§ Work required
Copy out every line in the entries below that includes "completely".

§ Information

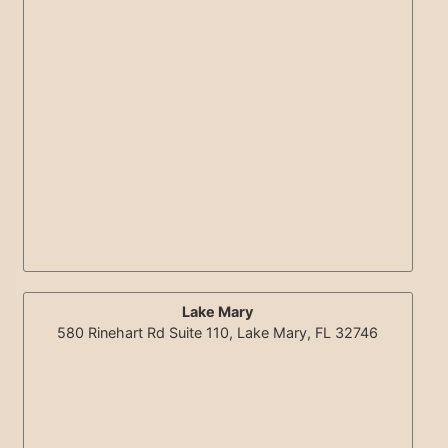
Lake Mary
580 Rinehart Rd Suite 110, Lake Mary, FL 32746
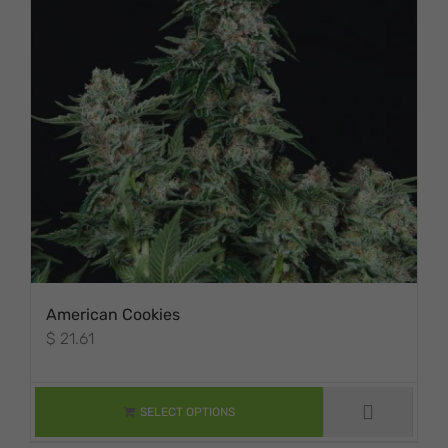
American Cookies
$
21.61
THIS PRODUCT
HAS MULTIPLE
VARIANTS. THE
SELECT OPTIONS
OPTIONS MAY BE
CHOSEN ON THE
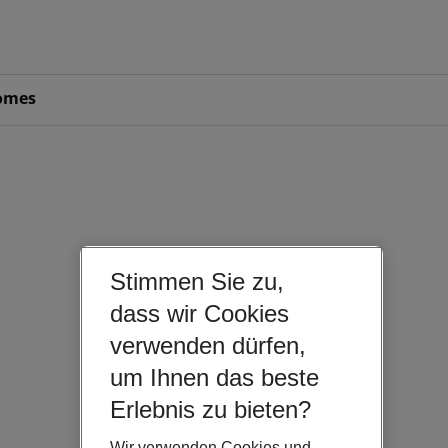
omes
Stimmen Sie zu,
dass wir Cookies
verwenden dürfen,
um Ihnen das beste
Erlebnis zu bieten?
Wir verwenden Cookies und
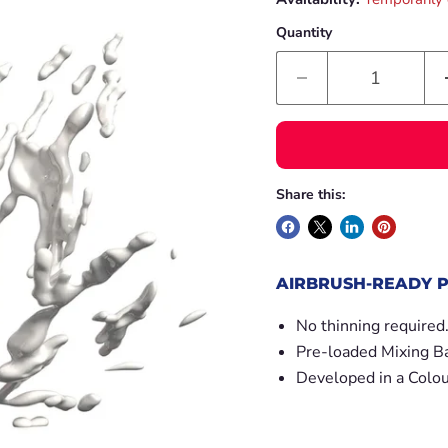
Quantity
Share this:
AIRBRUSH-READY P
No thinning required
Pre-loaded Mixing Ba
Developed in a Colou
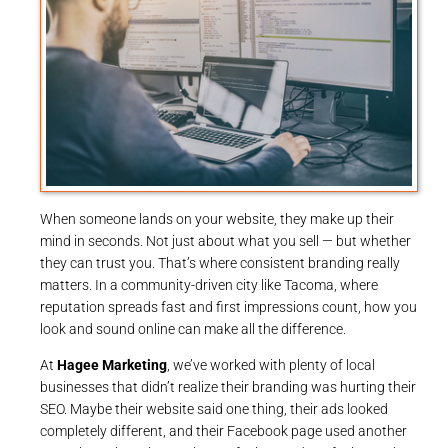
When someone lands on your website, they make up their
mind in seconds. Not just about what you sell — but whether
they can trust you. That’s where consistent branding really
matters. In a community-driven city like Tacoma, where
reputation spreads fast and first impressions count, how you
look and sound online can make all the difference.
At
Hagee Marketing
, we’ve worked with plenty of local
businesses that didn’t realize their branding was hurting their
SEO. Maybe their website said one thing, their ads looked
completely different, and their Facebook page used another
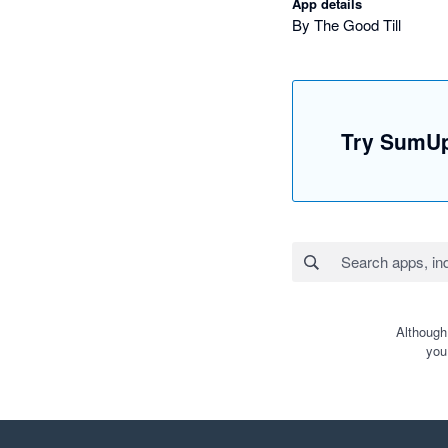
App details
By The Good Till
Try SumUp
Although
you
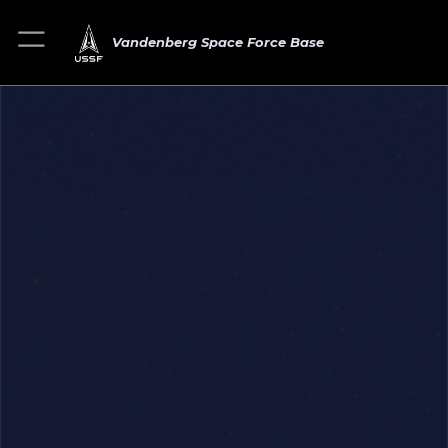
Vandenberg Space Force Base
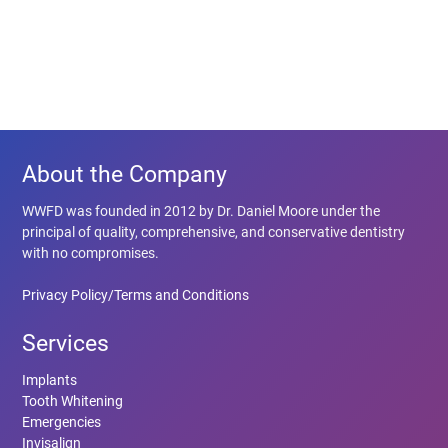
About the Company
WWFD was founded in 2012 by Dr. Daniel Moore under the
principal of quality, comprehensive, and conservative dentistry
with no compromises.
Privacy Policy/Terms and Conditions
Services
Implants
Tooth Whitening
Emergencies
Invisalign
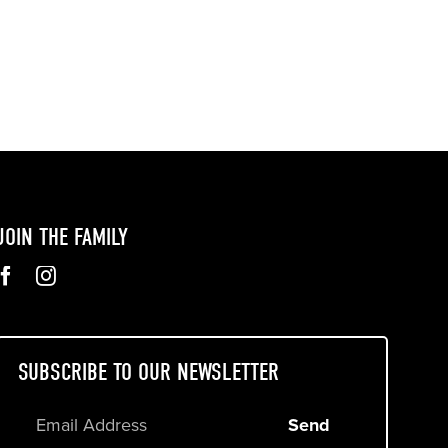
JOIN THE FAMILY
SUBSCRIBE TO OUR NEWSLETTER
Send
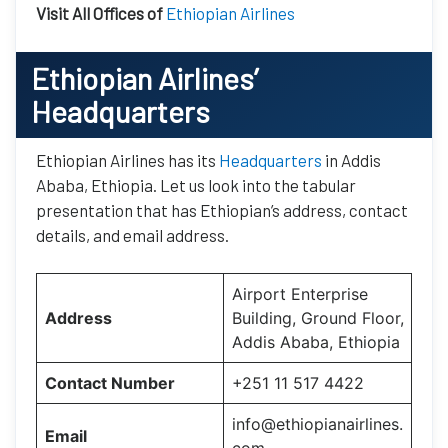
Visit All Offices of
Ethiopian Airlines
Ethiopian Airlines’
Headquarters
Ethiopian Airlines has its
Headquarters
in Addis
Ababa, Ethiopia. Let us look into the tabular
presentation that has Ethiopian’s address, contact
details, and email address.
Airport Enterprise
Address
Building, Ground Floor,
Addis Ababa, Ethiopia
Contact Number
+251 11 517 4422
info@ethiopianairlines.
Email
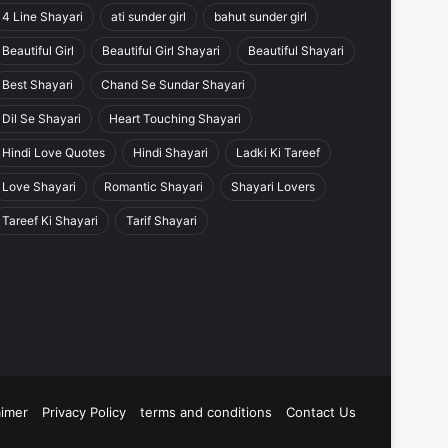
4 Line Shayari
ati sunder girl
bahut sunder girl
Beautiful Girl
Beautiful Girl Shayari
Beautiful Shayari
Best Shayari
Chand Se Sundar Shayari
Dil Se Shayari
Heart Touching Shayari
Hindi Love Quotes
Hindi Shayari
Ladki Ki Tareef
Love Shayari
Romantic Shayari
Shayari Lovers
Tareef Ki Shayari
Tarif Shayari
aimer
Privacy Policy
terms and conditions
Contact Us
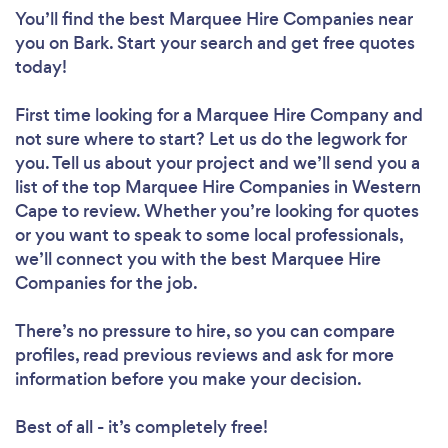
You’ll find the best Marquee Hire Companies near
you
on Bark. Start your search and get free quotes
today!
First time looking for a Marquee Hire Company
and
not sure where to start? Let us do the legwork for
you. Tell us about your project and we’ll send you a
list of the top Marquee Hire Companies in Western
Cape to review. Whether you’re looking for quotes
or you want to speak to some local professionals,
we’ll connect you with the best Marquee Hire
Companies for the job.
There’s no pressure to hire, so you can compare
profiles, read previous reviews and ask for more
information before you make your decision.
Best of all - it’s completely free!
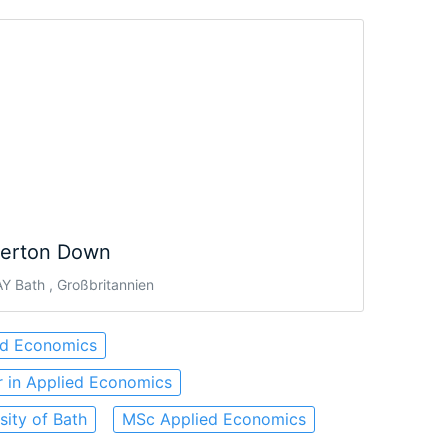
verton Down
Y Bath , Großbritannien
ed Economics
 in Applied Economics
sity of Bath
MSc Applied Economics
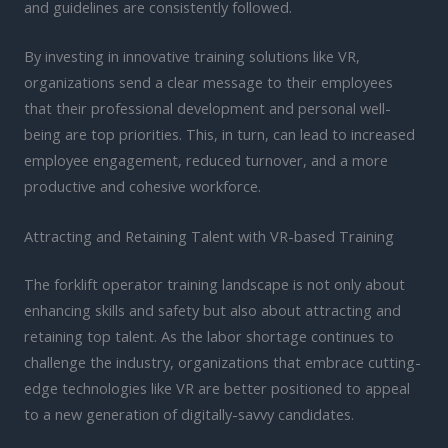
and guidelines are consistently followed.
By investing in innovative training solutions like VR,
organizations send a clear message to their employees
that their professional development and personal well-
being are top priorities. This, in turn, can lead to increased
employee engagement, reduced turnover, and a more
productive and cohesive workforce.
Attracting and Retaining Talent with VR-based Training
The forklift operator training landscape is not only about
enhancing skills and safety but also about attracting and
retaining top talent. As the labor shortage continues to
challenge the industry, organizations that embrace cutting-
edge technologies like VR are better positioned to appeal
to a new generation of digitally-savvy candidates.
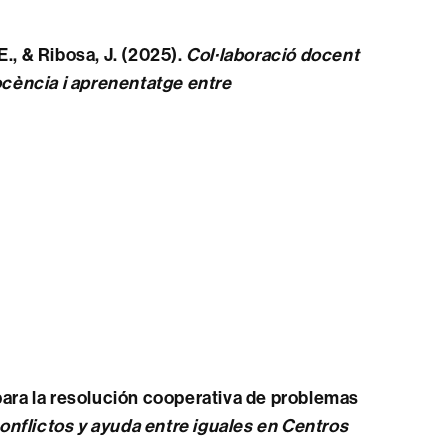
 E., & Ribosa, J. (2025).
Col·laboració docent
ocència i aprenentatge entre
 para la resolución cooperativa de problemas
onflictos y ayuda entre iguales en Centros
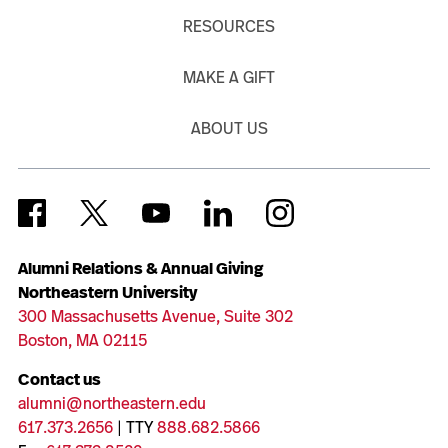
RESOURCES
MAKE A GIFT
ABOUT US
Alumni Relations & Annual Giving
Northeastern University
300 Massachusetts Avenue, Suite 302
Boston, MA 02115
Contact us
alumni@northeastern.edu
617.373.2656
| TTY
888.682.5866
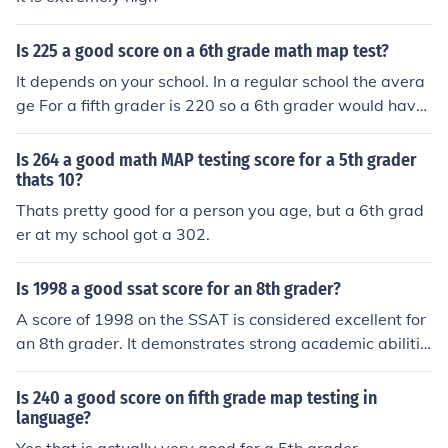
Is 225 a good score on a 6th grade math map test?
It depends on your school. In a regular school the avera
ge For a fifth grader is 220 so a 6th grader would have
about 225 .So that is a good score you have passed the
MAP.
Is 264 a good math MAP testing score for a 5th grader
thats 10?
Thats pretty good for a person you age, but a 6th grad
er at my school got a 302.
Is 1998 a good ssat score for an 8th grader?
A score of 1998 on the SSAT is considered excellent for
an 8th grader. It demonstrates strong academic abilitie
s and puts the student in a competitive position for adm
ission to selective schools. Congratulations on achieving
Is 240 a good score on fifth grade map testing in
such a high score!
language?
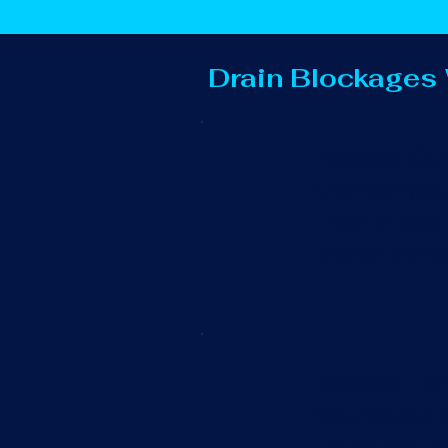
Drain Blockages
Blocked Out
Overflowing out
They can also c
cleared promptl
Blocked Toi
We understand t
unblocking prof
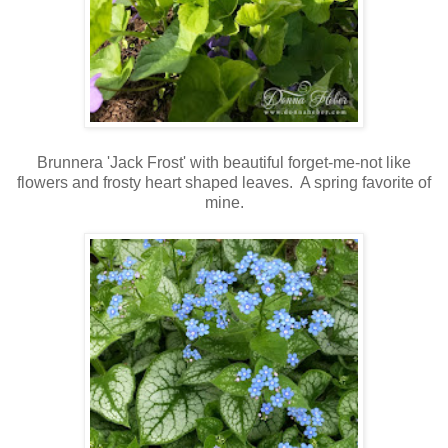
Brunnera 'Jack Frost' with beautiful forget-me-not like
flowers and frosty heart shaped leaves. A spring favorite of
mine.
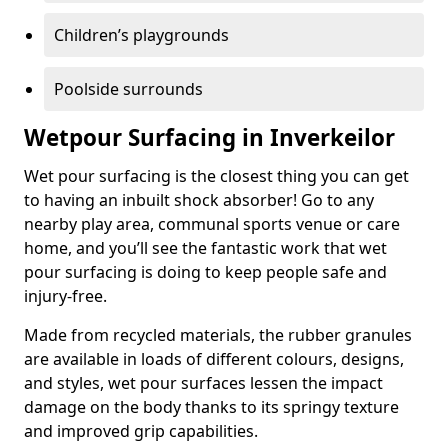
Children’s playgrounds
Poolside surrounds
Wetpour Surfacing in Inverkeilor
Wet pour surfacing is the closest thing you can get
to having an inbuilt shock absorber! Go to any
nearby play area, communal sports venue or care
home, and you’ll see the fantastic work that wet
pour surfacing is doing to keep people safe and
injury-free.
Made from recycled materials, the rubber granules
are available in loads of different colours, designs,
and styles, wet pour surfaces lessen the impact
damage on the body thanks to its springy texture
and improved grip capabilities.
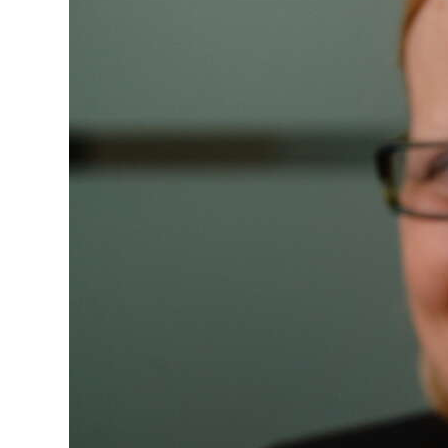
News
Business
Sport
Life
Opinion
RG
Podcast
Jobs
Classifieds
Obituaries
Weather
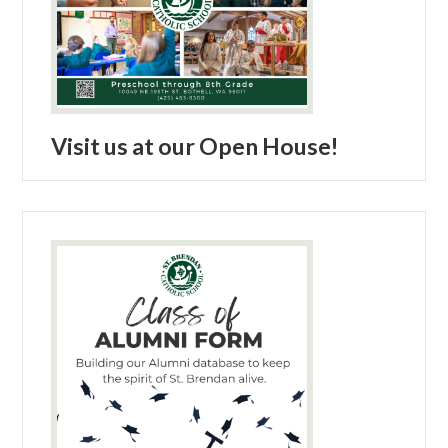
Visit us at our Open House!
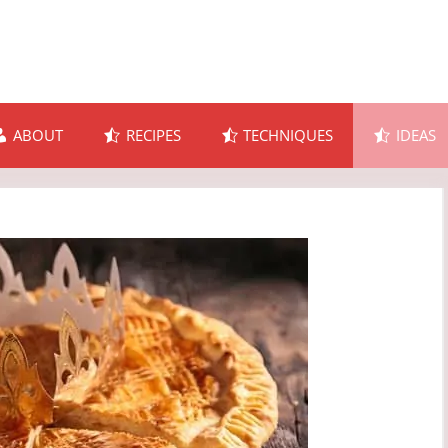
ABOUT
RECIPES
TECHNIQUES
IDEAS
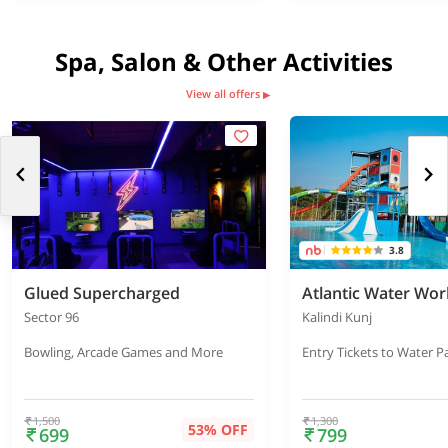
Spa, Salon & Other Activities
View all offers
▶
3.8
Glued Supercharged
Atlantic Water Wor
Sector 96
Kalindi Kunj
Bowling, Arcade Games and More
Entry Tickets to Water P
1,500
1,300
53% OFF
699
799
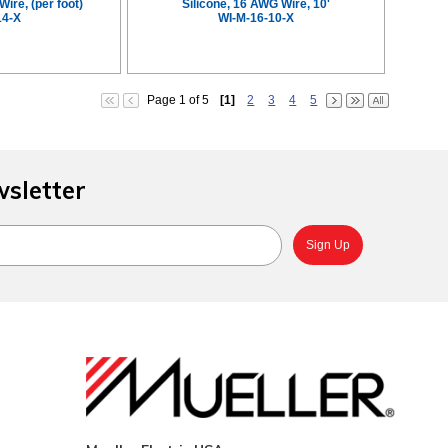
Wire, (per foot)
Silicone, 16 AWG Wire, 10'
14-X
WI-M-16-10-X
Page 1 of 5
[1]
2
3
4
5
wsletter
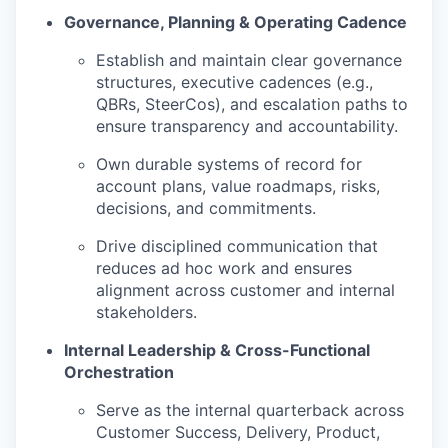
Governance, Planning & Operating Cadence
Establish and maintain clear governance
structures, executive cadences (e.g.,
QBRs, SteerCos), and escalation paths to
ensure transparency and accountability.
Own durable systems of record for
account plans, value roadmaps, risks,
decisions, and commitments.
Drive disciplined communication that
reduces ad hoc work and ensures
alignment across customer and internal
stakeholders.
Internal Leadership & Cross-Functional
Orchestration
Serve as the internal quarterback across
Customer Success, Delivery, Product,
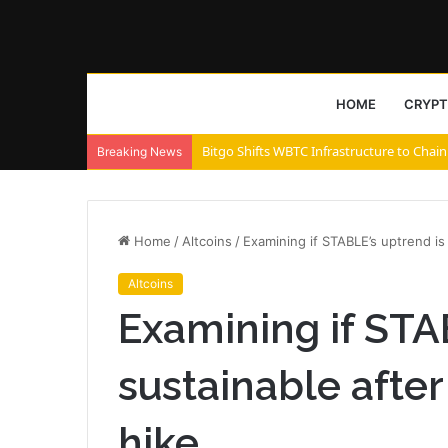
HOME
CRYP
Bitgo Shifts WBTC Infrastructure to Chain
Breaking News
Home
/
Altcoins
/
Examining if STABLE’s uptrend is 
Altcoins
Examining if STA
sustainable after 
hike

§ Task solution
completely different, and their Facebook page used another
Best of all - it’s completely free!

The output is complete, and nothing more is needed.